When you draw a tree of your ancestors, things quickly get out of hand. There are twice as many nodes each time you go back a generation, and so the size of paper you need grows exponentially. Things also get messy because typically you know much more about some lines than others. If you know much about your ancestry, one big tree isn’t going to work.

There’s a simple solution to this problem, one commonly used in genealogy: assign everyone in the tree a number, starting with yourself as 1. Then follow two simple rules:

- The father of person
*n*has number 2*n*. - The mother of person
*n*has number 2*n*+ 1.

You can tell where someone fits into the tree easily from their number. Men have even numbers, women odd numbers. The number of someone’s child is half their number (rounding down if you get a fraction). For example, person 75 on your tree must be a woman. Her husband would be 74, her child 37, her father 150, etc.

Taking the logarithm base 2 tells you how many generations back someone is. That is, person *n* is ⌊ log_{2}*n* ⌋ generations back. Going back to our example of 75, this person would be 6 generations back because log_{2} 75 = 6.2288. (Here ⌊ *x* ⌋ is the “floor” of *x*, the largest integer less than *x*. Using the same notation, the child of *n* is ⌊ *n*/2 ⌋.)

Said another way, the people *m* generations back have numbers 2^{m} through 2^{m+1} – 1. Your paternal line has numbers equal to powers of 2, and your maternal line has numbers one less than powers of 2.

If you write out a person’s number in binary, you stick a 0 on the end to find their father and a 1 on the end to find their mother. So your paternal grandmother, for example, would have number 101 in binary. Start with your number: 1. Then tack on a zero for your father: 10. Then tack on a 1 for his mother: 101.

In our example of 75 above, this number is 1001011 in binary. Leave off the one on the left, then read from left to right saying “father” every time you see a 0 and “mother” every time you see a 1. So person 75 is your father’s father’s mother’s father’s mother’s mother.

This numbering system goes back to at least 1590. In that year Michaël Eytzinger published the chart in the image above, giving the genealogy of Henry III of France.

For some designated value of “father” and “mother”. Same sex couples, adoptions, polygamy all make this scheme useful but not complete.

This is biological ancestry. There’s no ambiguity. Everyone has one father and one mother.

The only complication is that eventually you’ll run into someone with two numbers: eventually 2^n is larger than the world population, so there has to be some repetition.

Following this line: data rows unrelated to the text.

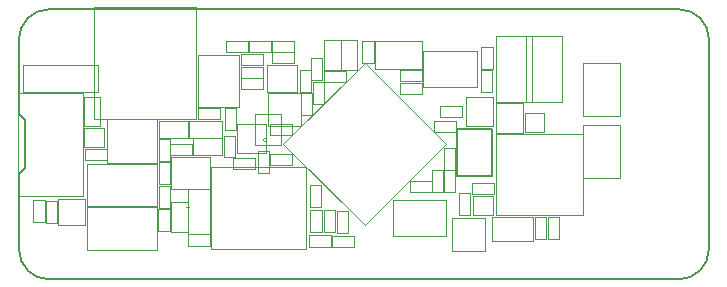
<source format=gbr>
G04 #@! TF.GenerationSoftware,KiCad,Pcbnew,5.1.5+dfsg1-2~bpo10+1*
G04 #@! TF.CreationDate,2020-03-27T19:59:47+01:00*
G04 #@! TF.ProjectId,quick-feather-board,71756963-6b2d-4666-9561-746865722d62,rev?*
G04 #@! TF.SameCoordinates,Original*
G04 #@! TF.FileFunction,Other,User*
%FSLAX46Y46*%
G04 Gerber Fmt 4.6, Leading zero omitted, Abs format (unit mm)*
G04 Created by KiCad (PCBNEW 5.1.5+dfsg1-2~bpo10+1) date 2020-03-27 19:59:47*
%MOMM*%
%LPD*%
G04 APERTURE LIST*
%ADD10C,0.150000*%
%ADD11C,0.100000*%
%ADD12C,0.050000*%
%ADD13C,0.120000*%
G04 APERTURE END LIST*
D10*
X123101100Y-102463600D02*
X123609100Y-102971600D01*
X123609100Y-102971600D02*
X123609100Y-107035600D01*
X123609100Y-107035600D02*
X123101100Y-107543600D01*
X178981100Y-93573600D02*
G75*
G02X181521100Y-96113600I0J-2540000D01*
G01*
X181521100Y-113893600D02*
G75*
G02X178981100Y-116433600I-2540000J0D01*
G01*
X125641100Y-116433600D02*
X178981100Y-116433600D01*
X181521100Y-113893600D02*
X181521100Y-96113600D01*
X178981100Y-93573600D02*
X125641100Y-93573600D01*
X123101100Y-96113600D02*
G75*
G02X125641100Y-93573600I2540000J0D01*
G01*
X123101100Y-96113600D02*
X123101100Y-102463600D01*
X123101100Y-107543600D02*
X123101100Y-113893600D01*
X125641100Y-116433600D02*
G75*
G02X123101100Y-113893600I0J2540000D01*
G01*
D11*
X144100000Y-104635000D02*
G75*
G03X144100000Y-104635000I-150000J0D01*
G01*
X143100000Y-105085000D02*
X143100000Y-102435000D01*
X145250000Y-105085000D02*
X143100000Y-105085000D01*
X145250000Y-102435000D02*
X145250000Y-105085000D01*
X143100000Y-102435000D02*
X145250000Y-102435000D01*
D12*
X163480000Y-104113600D02*
X163480000Y-110973600D01*
X163480000Y-104113600D02*
X170840000Y-104113600D01*
X163480000Y-110973600D02*
X170840000Y-110973600D01*
X170840000Y-104113600D02*
X170840000Y-110973600D01*
X128830000Y-110350000D02*
X134830000Y-110350000D01*
X128830000Y-113950000D02*
X128830000Y-110350000D01*
X134830000Y-113950000D02*
X128830000Y-113950000D01*
X134830000Y-110350000D02*
X134830000Y-113950000D01*
X128830000Y-106650000D02*
X134830000Y-106650000D01*
X128830000Y-110250000D02*
X128830000Y-106650000D01*
X134830000Y-110250000D02*
X128830000Y-110250000D01*
X134830000Y-106650000D02*
X134830000Y-110250000D01*
X137775300Y-105896700D02*
X135915300Y-105896700D01*
X137775300Y-104956700D02*
X137775300Y-105896700D01*
X135915300Y-104956700D02*
X137775300Y-104956700D01*
X135915300Y-105896700D02*
X135915300Y-104956700D01*
X128695060Y-111801700D02*
X126395060Y-111801700D01*
X128695060Y-109601700D02*
X126395060Y-109601700D01*
X128695060Y-109601700D02*
X128695060Y-111801700D01*
X126395060Y-109601700D02*
X126395060Y-111801700D01*
X152360000Y-111848936D02*
X145501064Y-104990000D01*
X159218936Y-104990000D02*
X152360000Y-111848936D01*
X152360000Y-98131064D02*
X159218936Y-104990000D01*
X145501064Y-104990000D02*
X152360000Y-98131064D01*
X125400300Y-111631700D02*
X125400300Y-109771700D01*
X126340300Y-111631700D02*
X125400300Y-111631700D01*
X126340300Y-109771700D02*
X126340300Y-111631700D01*
X125400300Y-109771700D02*
X126340300Y-109771700D01*
X173961000Y-107893000D02*
X170861000Y-107893000D01*
X173961000Y-107893000D02*
X173961000Y-103393000D01*
X170861000Y-103393000D02*
X170861000Y-107893000D01*
X170861000Y-103393000D02*
X173961000Y-103393000D01*
X159240000Y-109710000D02*
X159240000Y-112810000D01*
X159240000Y-109710000D02*
X154740000Y-109710000D01*
X154740000Y-112810000D02*
X159240000Y-112810000D01*
X154740000Y-112810000D02*
X154740000Y-109710000D01*
X173961000Y-102593000D02*
X170861000Y-102593000D01*
X173961000Y-102593000D02*
X173961000Y-98093000D01*
X170861000Y-98093000D02*
X170861000Y-102593000D01*
X170861000Y-98093000D02*
X173961000Y-98093000D01*
X161850000Y-97090000D02*
X161850000Y-100190000D01*
X161850000Y-97090000D02*
X157350000Y-97090000D01*
X157350000Y-100190000D02*
X161850000Y-100190000D01*
X157350000Y-100190000D02*
X157350000Y-97090000D01*
X137450000Y-108830000D02*
X139310000Y-108830000D01*
X137450000Y-112630000D02*
X139310000Y-112630000D01*
X139310000Y-108830000D02*
X139310000Y-112630000D01*
X137450000Y-108830000D02*
X137450000Y-112630000D01*
D13*
X137541800Y-110272800D02*
X137211600Y-110272800D01*
D12*
X144050000Y-103270000D02*
X144050000Y-105770000D01*
X141550000Y-103270000D02*
X144050000Y-103270000D01*
X141550000Y-105770000D02*
X141550000Y-103270000D01*
X144050000Y-105770000D02*
X141550000Y-105770000D01*
X144130000Y-98290000D02*
X146630000Y-98290000D01*
X146630000Y-98290000D02*
X146630000Y-100590000D01*
X146630000Y-100590000D02*
X144130000Y-100590000D01*
X144130000Y-100590000D02*
X144130000Y-98290000D01*
X165790000Y-101510000D02*
X165790000Y-104010000D01*
X165790000Y-104010000D02*
X163490000Y-104010000D01*
X163490000Y-104010000D02*
X163490000Y-101510000D01*
X163490000Y-101510000D02*
X165790000Y-101510000D01*
X163240000Y-100980000D02*
X163240000Y-103480000D01*
X163240000Y-103480000D02*
X160940000Y-103480000D01*
X160940000Y-103480000D02*
X160940000Y-100980000D01*
X160940000Y-100980000D02*
X163240000Y-100980000D01*
X166531100Y-101443600D02*
X166531100Y-95863600D01*
X166531100Y-101443600D02*
X163491100Y-101443600D01*
X166531100Y-95863600D02*
X163491100Y-95863600D01*
X163491100Y-101443600D02*
X163491100Y-95863600D01*
X166031000Y-101443000D02*
X166031000Y-95863000D01*
X169071000Y-95863000D02*
X166031000Y-95863000D01*
X169071000Y-101443000D02*
X166031000Y-101443000D01*
X169071000Y-101443000D02*
X169071000Y-95863000D01*
X141750000Y-97430000D02*
X138250000Y-97430000D01*
X138250000Y-97430000D02*
X138250000Y-101830000D01*
X138250000Y-101830000D02*
X141750000Y-101830000D01*
X141750000Y-101830000D02*
X141750000Y-97430000D01*
X148770000Y-97670000D02*
X148770000Y-99530000D01*
X147830000Y-97670000D02*
X148770000Y-97670000D01*
X147830000Y-99530000D02*
X147830000Y-97670000D01*
X148770000Y-99530000D02*
X147830000Y-99530000D01*
X135960000Y-108750000D02*
X139260000Y-108750000D01*
X135960000Y-106050000D02*
X139260000Y-106050000D01*
X139260000Y-106050000D02*
X139260000Y-108750000D01*
X135960000Y-106050000D02*
X135960000Y-108750000D01*
X139400000Y-106900000D02*
X147400000Y-106900000D01*
X147400000Y-106900000D02*
X147400000Y-113900000D01*
X147400000Y-113900000D02*
X139400000Y-113900000D01*
X139400000Y-113900000D02*
X139400000Y-106900000D01*
X138119100Y-93400000D02*
X129419100Y-93400000D01*
X138119100Y-93400000D02*
X138119100Y-102900000D01*
X138119100Y-102900000D02*
X129419100Y-102900000D01*
X129419100Y-93400000D02*
X129419100Y-102900000D01*
X122990000Y-100653600D02*
X128490000Y-100653600D01*
X122990000Y-100653600D02*
X122990000Y-109353600D01*
X122990000Y-109353600D02*
X128490000Y-109353600D01*
X128490000Y-100653600D02*
X128490000Y-109353600D01*
X129775000Y-98300000D02*
X129775000Y-100600000D01*
X129775000Y-100600000D02*
X123425000Y-100600000D01*
X123425000Y-100600000D02*
X123425000Y-98300000D01*
X129775000Y-98300000D02*
X123425000Y-98300000D01*
X140330000Y-103020000D02*
X140330000Y-104440000D01*
X137530000Y-103020000D02*
X137530000Y-104440000D01*
X140330000Y-104440000D02*
X137530000Y-104440000D01*
X140330000Y-103020000D02*
X137530000Y-103020000D01*
X130000000Y-103480000D02*
X128580000Y-103480000D01*
X130000000Y-101120000D02*
X130000000Y-103340000D01*
X128580000Y-100980000D02*
X130000000Y-100980000D01*
X128580000Y-103340000D02*
X128580000Y-101120000D01*
X130000000Y-103340000D02*
X130000000Y-103480000D01*
X128580000Y-103340000D02*
X128580000Y-103480000D01*
X128580000Y-101120000D02*
X128580000Y-100980000D01*
X130000000Y-101120000D02*
X130000000Y-100980000D01*
X140300000Y-104490000D02*
X140300000Y-105910000D01*
X137940000Y-104490000D02*
X140160000Y-104490000D01*
X137800000Y-105910000D02*
X137800000Y-104490000D01*
X140160000Y-105910000D02*
X137940000Y-105910000D01*
X140160000Y-104490000D02*
X140300000Y-104490000D01*
X140160000Y-105910000D02*
X140300000Y-105910000D01*
X137940000Y-105910000D02*
X137800000Y-105910000D01*
X137940000Y-104490000D02*
X137800000Y-104490000D01*
X134940000Y-104430000D02*
X134940000Y-103010000D01*
X137300000Y-104430000D02*
X135080000Y-104430000D01*
X137440000Y-103010000D02*
X137440000Y-104430000D01*
X135080000Y-103010000D02*
X137300000Y-103010000D01*
X135080000Y-104430000D02*
X134940000Y-104430000D01*
X135080000Y-103010000D02*
X134940000Y-103010000D01*
X137300000Y-103010000D02*
X137440000Y-103010000D01*
X137300000Y-104430000D02*
X137440000Y-104430000D01*
X137390000Y-112430000D02*
X135970000Y-112430000D01*
X137390000Y-110070000D02*
X137390000Y-112290000D01*
X135970000Y-109930000D02*
X137390000Y-109930000D01*
X135970000Y-112290000D02*
X135970000Y-110070000D01*
X137390000Y-112290000D02*
X137390000Y-112430000D01*
X135970000Y-112290000D02*
X135970000Y-112430000D01*
X135970000Y-110070000D02*
X135970000Y-109930000D01*
X137390000Y-110070000D02*
X137390000Y-109930000D01*
X128730000Y-105420000D02*
X130590000Y-105420000D01*
X128730000Y-106360000D02*
X128730000Y-105420000D01*
X130590000Y-106360000D02*
X128730000Y-106360000D01*
X130590000Y-105420000D02*
X130590000Y-106360000D01*
X134930000Y-106390000D02*
X134930000Y-104530000D01*
X135870000Y-106390000D02*
X134930000Y-106390000D01*
X135870000Y-104530000D02*
X135870000Y-106390000D01*
X134930000Y-104530000D02*
X135870000Y-104530000D01*
X135870000Y-108510000D02*
X135870000Y-110370000D01*
X134930000Y-108510000D02*
X135870000Y-108510000D01*
X134930000Y-110370000D02*
X134930000Y-108510000D01*
X135870000Y-110370000D02*
X134930000Y-110370000D01*
X135860000Y-106520000D02*
X135860000Y-108380000D01*
X134920000Y-106520000D02*
X135860000Y-106520000D01*
X134920000Y-108380000D02*
X134920000Y-106520000D01*
X135860000Y-108380000D02*
X134920000Y-108380000D01*
X135850000Y-110450000D02*
X135850000Y-112310000D01*
X134910000Y-110450000D02*
X135850000Y-110450000D01*
X134910000Y-112310000D02*
X134910000Y-110450000D01*
X135850000Y-112310000D02*
X134910000Y-112310000D01*
X153220000Y-98630000D02*
X153220000Y-96230000D01*
X153220000Y-96230000D02*
X157240000Y-96230000D01*
X157240000Y-98630000D02*
X157240000Y-96230000D01*
X153220000Y-98630000D02*
X157240000Y-98630000D01*
X153130000Y-96220000D02*
X153130000Y-98080000D01*
X152190000Y-96220000D02*
X153130000Y-96220000D01*
X152190000Y-98080000D02*
X152190000Y-96220000D01*
X153130000Y-98080000D02*
X152190000Y-98080000D01*
X148900000Y-99720000D02*
X148900000Y-101580000D01*
X147960000Y-99720000D02*
X148900000Y-99720000D01*
X147960000Y-101580000D02*
X147960000Y-99720000D01*
X148900000Y-101580000D02*
X147960000Y-101580000D01*
X167740300Y-111171700D02*
X167740300Y-113031700D01*
X166800300Y-111171700D02*
X167740300Y-111171700D01*
X166800300Y-113031700D02*
X166800300Y-111171700D01*
X167740300Y-113031700D02*
X166800300Y-113031700D01*
X150000000Y-112510000D02*
X150000000Y-110650000D01*
X150940000Y-112510000D02*
X150000000Y-112510000D01*
X150940000Y-110650000D02*
X150940000Y-112510000D01*
X150000000Y-110650000D02*
X150940000Y-110650000D01*
X147750000Y-110310000D02*
X147750000Y-108450000D01*
X148690000Y-110310000D02*
X147750000Y-110310000D01*
X148690000Y-108450000D02*
X148690000Y-110310000D01*
X147750000Y-108450000D02*
X148690000Y-108450000D01*
X148890000Y-112470000D02*
X148890000Y-110610000D01*
X149830000Y-112470000D02*
X148890000Y-112470000D01*
X149830000Y-110610000D02*
X149830000Y-112470000D01*
X148890000Y-110610000D02*
X149830000Y-110610000D01*
X147780000Y-112450000D02*
X147780000Y-110590000D01*
X148720000Y-112450000D02*
X147780000Y-112450000D01*
X148720000Y-110590000D02*
X148720000Y-112450000D01*
X147780000Y-110590000D02*
X148720000Y-110590000D01*
D10*
X160890000Y-107700000D02*
X160190000Y-107700000D01*
X160890000Y-107700000D02*
X163190000Y-107700000D01*
X160190000Y-103670000D02*
X161700000Y-103670000D01*
X160190000Y-107700000D02*
X160190000Y-103670000D01*
X163190000Y-103670000D02*
X163190000Y-107700000D01*
X161690000Y-103670000D02*
X163190000Y-103670000D01*
D12*
X160030000Y-107210000D02*
X160030000Y-109070000D01*
X159090000Y-107210000D02*
X160030000Y-107210000D01*
X159090000Y-109070000D02*
X159090000Y-107210000D01*
X160030000Y-109070000D02*
X159090000Y-109070000D01*
X159100000Y-107140000D02*
X159100000Y-105280000D01*
X160040000Y-107140000D02*
X159100000Y-107140000D01*
X160040000Y-105280000D02*
X160040000Y-107140000D01*
X159100000Y-105280000D02*
X160040000Y-105280000D01*
X143800000Y-100320000D02*
X141940000Y-100320000D01*
X143800000Y-99380000D02*
X143800000Y-100320000D01*
X141940000Y-99380000D02*
X143800000Y-99380000D01*
X141940000Y-100320000D02*
X141940000Y-99380000D01*
X141371000Y-106123000D02*
X140431000Y-106123000D01*
X140431000Y-106123000D02*
X140431000Y-104263000D01*
X140431000Y-104263000D02*
X141371000Y-104263000D01*
X141371000Y-104263000D02*
X141371000Y-106123000D01*
X144381000Y-103253000D02*
X146241000Y-103253000D01*
X144381000Y-104193000D02*
X144381000Y-103253000D01*
X146241000Y-104193000D02*
X144381000Y-104193000D01*
X146241000Y-103253000D02*
X146241000Y-104193000D01*
X147950000Y-100640000D02*
X147950000Y-102500000D01*
X147010000Y-100640000D02*
X147950000Y-100640000D01*
X147010000Y-102500000D02*
X147010000Y-100640000D01*
X147950000Y-102500000D02*
X147010000Y-102500000D01*
X141450000Y-101915000D02*
X141450000Y-103775000D01*
X140510000Y-101915000D02*
X141450000Y-101915000D01*
X140510000Y-103775000D02*
X140510000Y-101915000D01*
X141450000Y-103775000D02*
X140510000Y-103775000D01*
X146880000Y-100540000D02*
X146880000Y-98680000D01*
X147820000Y-100540000D02*
X146880000Y-100540000D01*
X147820000Y-98680000D02*
X147820000Y-100540000D01*
X146880000Y-98680000D02*
X147820000Y-98680000D01*
X155400000Y-99790000D02*
X157260000Y-99790000D01*
X155400000Y-100730000D02*
X155400000Y-99790000D01*
X157260000Y-100730000D02*
X155400000Y-100730000D01*
X157260000Y-99790000D02*
X157260000Y-100730000D01*
X158720000Y-101780000D02*
X160580000Y-101780000D01*
X158720000Y-102720000D02*
X158720000Y-101780000D01*
X160580000Y-102720000D02*
X158720000Y-102720000D01*
X160580000Y-101780000D02*
X160580000Y-102720000D01*
X146420000Y-98140000D02*
X144560000Y-98140000D01*
X146420000Y-97200000D02*
X146420000Y-98140000D01*
X144560000Y-97200000D02*
X146420000Y-97200000D01*
X144560000Y-98140000D02*
X144560000Y-97200000D01*
X148910000Y-98760000D02*
X150770000Y-98760000D01*
X148910000Y-99700000D02*
X148910000Y-98760000D01*
X150770000Y-99700000D02*
X148910000Y-99700000D01*
X150770000Y-98760000D02*
X150770000Y-99700000D01*
X160130000Y-103990000D02*
X158270000Y-103990000D01*
X160130000Y-103050000D02*
X160130000Y-103990000D01*
X158270000Y-103050000D02*
X160130000Y-103050000D01*
X158270000Y-103990000D02*
X158270000Y-103050000D01*
X150360000Y-98700000D02*
X148940000Y-98700000D01*
X150360000Y-96340000D02*
X150360000Y-98560000D01*
X148940000Y-96200000D02*
X150360000Y-96200000D01*
X148940000Y-98560000D02*
X148940000Y-96340000D01*
X150360000Y-98560000D02*
X150360000Y-98700000D01*
X148940000Y-98560000D02*
X148940000Y-98700000D01*
X148940000Y-96340000D02*
X148940000Y-96200000D01*
X150360000Y-96340000D02*
X150360000Y-96200000D01*
X144385000Y-105850000D02*
X146245000Y-105850000D01*
X144385000Y-106790000D02*
X144385000Y-105850000D01*
X146245000Y-106790000D02*
X144385000Y-106790000D01*
X146245000Y-105850000D02*
X146245000Y-106790000D01*
X151750000Y-98700000D02*
X150330000Y-98700000D01*
X151750000Y-96340000D02*
X151750000Y-98560000D01*
X150330000Y-96200000D02*
X151750000Y-96200000D01*
X150330000Y-98560000D02*
X150330000Y-96340000D01*
X151750000Y-98560000D02*
X151750000Y-98700000D01*
X150330000Y-98560000D02*
X150330000Y-98700000D01*
X150330000Y-96340000D02*
X150330000Y-96200000D01*
X151750000Y-96340000D02*
X151750000Y-96200000D01*
X158040000Y-109060000D02*
X156180000Y-109060000D01*
X158040000Y-108120000D02*
X158040000Y-109060000D01*
X156180000Y-108120000D02*
X158040000Y-108120000D01*
X156180000Y-109060000D02*
X156180000Y-108120000D01*
X143111000Y-107093000D02*
X141251000Y-107093000D01*
X143111000Y-106153000D02*
X143111000Y-107093000D01*
X141251000Y-106153000D02*
X143111000Y-106153000D01*
X141251000Y-107093000D02*
X141251000Y-106153000D01*
X144311000Y-105563000D02*
X144311000Y-107423000D01*
X143371000Y-105563000D02*
X144311000Y-105563000D01*
X143371000Y-107423000D02*
X143371000Y-105563000D01*
X144311000Y-107423000D02*
X143371000Y-107423000D01*
X162250000Y-100600000D02*
X162250000Y-98740000D01*
X163190000Y-100600000D02*
X162250000Y-100600000D01*
X163190000Y-98740000D02*
X163190000Y-100600000D01*
X162250000Y-98740000D02*
X163190000Y-98740000D01*
X138270000Y-101950000D02*
X140130000Y-101950000D01*
X138270000Y-102890000D02*
X138270000Y-101950000D01*
X140130000Y-102890000D02*
X138270000Y-102890000D01*
X140130000Y-101950000D02*
X140130000Y-102890000D01*
X141930000Y-98430000D02*
X143790000Y-98430000D01*
X141930000Y-99370000D02*
X141930000Y-98430000D01*
X143790000Y-99370000D02*
X141930000Y-99370000D01*
X143790000Y-98430000D02*
X143790000Y-99370000D01*
X147640000Y-112720000D02*
X149500000Y-112720000D01*
X147640000Y-113660000D02*
X147640000Y-112720000D01*
X149500000Y-113660000D02*
X147640000Y-113660000D01*
X149500000Y-112720000D02*
X149500000Y-113660000D01*
X149585000Y-112730000D02*
X151445000Y-112730000D01*
X149585000Y-113670000D02*
X149585000Y-112730000D01*
X151445000Y-113670000D02*
X149585000Y-113670000D01*
X151445000Y-112730000D02*
X151445000Y-113670000D01*
X167910000Y-113030000D02*
X167910000Y-111170000D01*
X168850000Y-113030000D02*
X167910000Y-113030000D01*
X168850000Y-111170000D02*
X168850000Y-113030000D01*
X167910000Y-111170000D02*
X168850000Y-111170000D01*
X163320000Y-108270000D02*
X163320000Y-109210000D01*
X163320000Y-109210000D02*
X161460000Y-109210000D01*
X161460000Y-109210000D02*
X161460000Y-108270000D01*
X161460000Y-108270000D02*
X163320000Y-108270000D01*
X161320000Y-109100000D02*
X161320000Y-110960000D01*
X160380000Y-109100000D02*
X161320000Y-109100000D01*
X160380000Y-110960000D02*
X160380000Y-109100000D01*
X161320000Y-110960000D02*
X160380000Y-110960000D01*
X141940000Y-97320000D02*
X143800000Y-97320000D01*
X141940000Y-98260000D02*
X141940000Y-97320000D01*
X143800000Y-98260000D02*
X141940000Y-98260000D01*
X143800000Y-97320000D02*
X143800000Y-98260000D01*
X124330000Y-111620000D02*
X124330000Y-109760000D01*
X125270000Y-111620000D02*
X124330000Y-111620000D01*
X125270000Y-109760000D02*
X125270000Y-111620000D01*
X124330000Y-109760000D02*
X125270000Y-109760000D01*
X158050000Y-109060000D02*
X158050000Y-107200000D01*
X158990000Y-109060000D02*
X158050000Y-109060000D01*
X158990000Y-107200000D02*
X158990000Y-109060000D01*
X158050000Y-107200000D02*
X158990000Y-107200000D01*
X157220000Y-99680000D02*
X155360000Y-99680000D01*
X157220000Y-98740000D02*
X157220000Y-99680000D01*
X155360000Y-98740000D02*
X157220000Y-98740000D01*
X155360000Y-99680000D02*
X155360000Y-98740000D01*
X134825000Y-106555000D02*
X130575000Y-106555000D01*
X134825000Y-102905000D02*
X134825000Y-106555000D01*
X130575000Y-102905000D02*
X134825000Y-102905000D01*
X130575000Y-106555000D02*
X130575000Y-102905000D01*
X163200000Y-96770000D02*
X163200000Y-98630000D01*
X162260000Y-96770000D02*
X163200000Y-96770000D01*
X162260000Y-98630000D02*
X162260000Y-96770000D01*
X163200000Y-98630000D02*
X162260000Y-98630000D01*
X140610000Y-96280000D02*
X142470000Y-96280000D01*
X140610000Y-97220000D02*
X140610000Y-96280000D01*
X142470000Y-97220000D02*
X140610000Y-97220000D01*
X142470000Y-96280000D02*
X142470000Y-97220000D01*
X144430000Y-97210000D02*
X142570000Y-97210000D01*
X144430000Y-96270000D02*
X144430000Y-97210000D01*
X142570000Y-96270000D02*
X144430000Y-96270000D01*
X142570000Y-97210000D02*
X142570000Y-96270000D01*
X144540000Y-96280000D02*
X146400000Y-96280000D01*
X144540000Y-97220000D02*
X144540000Y-96280000D01*
X146400000Y-97220000D02*
X144540000Y-97220000D01*
X146400000Y-96280000D02*
X146400000Y-97220000D01*
X139300000Y-113580000D02*
X137440000Y-113580000D01*
X139300000Y-112640000D02*
X139300000Y-113580000D01*
X137440000Y-112640000D02*
X139300000Y-112640000D01*
X137440000Y-113580000D02*
X137440000Y-112640000D01*
X146947000Y-100673000D02*
X144153000Y-100673000D01*
X146947000Y-100673000D02*
X146947000Y-103467000D01*
X144153000Y-100673000D02*
X144153000Y-103467000D01*
X146947000Y-103467000D02*
X144153000Y-103467000D01*
X162593000Y-111227000D02*
X159799000Y-111227000D01*
X162593000Y-111227000D02*
X162593000Y-114021000D01*
X159799000Y-111227000D02*
X159799000Y-114021000D01*
X162593000Y-114021000D02*
X159799000Y-114021000D01*
X163205000Y-110995000D02*
X161555000Y-110995000D01*
X161555000Y-110995000D02*
X161555000Y-109345000D01*
X161555000Y-109345000D02*
X163205000Y-109345000D01*
X163205000Y-109345000D02*
X163205000Y-110995000D01*
X165925000Y-102315000D02*
X167575000Y-102315000D01*
X167575000Y-102315000D02*
X167575000Y-103965000D01*
X167575000Y-103965000D02*
X165925000Y-103965000D01*
X165925000Y-103965000D02*
X165925000Y-102315000D01*
X128625000Y-105275000D02*
X128625000Y-103625000D01*
X128625000Y-103625000D02*
X130275000Y-103625000D01*
X130275000Y-103625000D02*
X130275000Y-105275000D01*
X130275000Y-105275000D02*
X128625000Y-105275000D01*
X166645300Y-113151700D02*
X163145300Y-113151700D01*
X163145300Y-113151700D02*
X163145300Y-111151700D01*
X163145300Y-111151700D02*
X166645300Y-111151700D01*
X166645300Y-111151700D02*
X166645300Y-113151700D01*
M02*

</source>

Even so, if a person has two numbers, each describes how that person functions in a particular part of the tree.

Even ignoring the relationships mentioned by Matt Doar, how does this handle siblings? What is your niece’s or nephew’s number?

This scheme only handles ancestors. There are other numbering schemes for handling descendants, but I’m not familiar with them.

My question is the same as Michael P’s. Every serious genealogist I know enjoys tracing collateral lines to find modern day cousins. How to accommodate that?

I think the point of the post was how to number trees, not genealogy as such.

In reality this scheme falls apart fairly quickly for various reasons. You typically only have to go back a few generations for the tree to recross itself for instance; and in practice you want to track step-parents, half-siblings and the like as well.

What about cycles? http://stackoverflow.com/questions/6163683/cycles-in-family-tree-software

You can’t really have cycles, but you can have repetition. And as I mentioned above, repetition is inevitable if you go back far enough. Ideally the repetitions aren’t too close together.

This is just the standard representation of complete binary trees via arrays. For exampe, the usual implementations of most heap algorithms work with such data structure.

You can have cycles if you aren’t an eucaryote. And I don’t know if not some branches within that kingdom can’t have it as well.

But for genealogy the societal connections – marriages and so on – are as important as the narrow biological lineage. And even without that, the biological structure is clearly a DAG rather than a tree. And even if we ignore that, we still carry two separate lineages with different heritability mechanisms.

Repetitions or re-used numbers for the same person is better known as Pedigree Collapse – https://en.wikipedia.org/wiki/Pedigree_collapse

As Omer mentioned, this is a fairly well-known scheme for storing a binary tree in a linear array.

https://en.wikipedia.org/wiki/Binary_tree#Arrays

Curious, how can I count number of generations from Gov. WIlliam Bradford (b 1590, d 1657) to present (2016)? My father (b 1935) says he is a 9th direct descendant, but that doesn’t seem to have enough generations. Is there a helpful genealogy site that isn’t a monthly subscription to access?